***** Data supplied

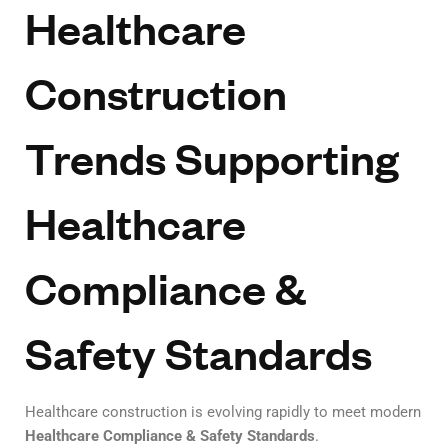
Healthcare
Construction
Trends Supporting
Healthcare
Compliance &
Safety Standards
Healthcare construction is evolving rapidly to meet modern
Healthcare Compliance & Safety Standards
.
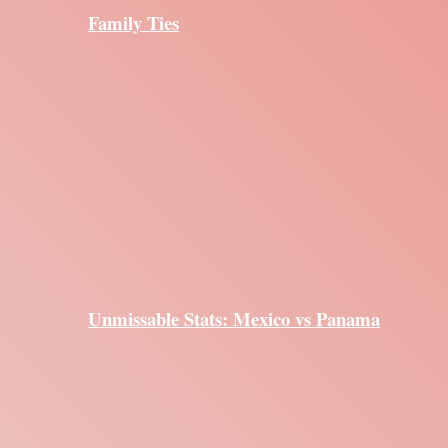
Family Ties
Unmissable Stats: Mexico vs Panama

**********

→ Written task
What is needed is a verbatim copy of the material, minus its pictures.

→ Answer area
Healthcare
Construction
Trends Supporting
Healthcare
Compliance &
Safety Standards
Healthcare construction is evolving rapidly to meet modern
Healthcare Compliance & Safety Standards
.
Family Ties
Unmissable Stats: Mexico vs Panama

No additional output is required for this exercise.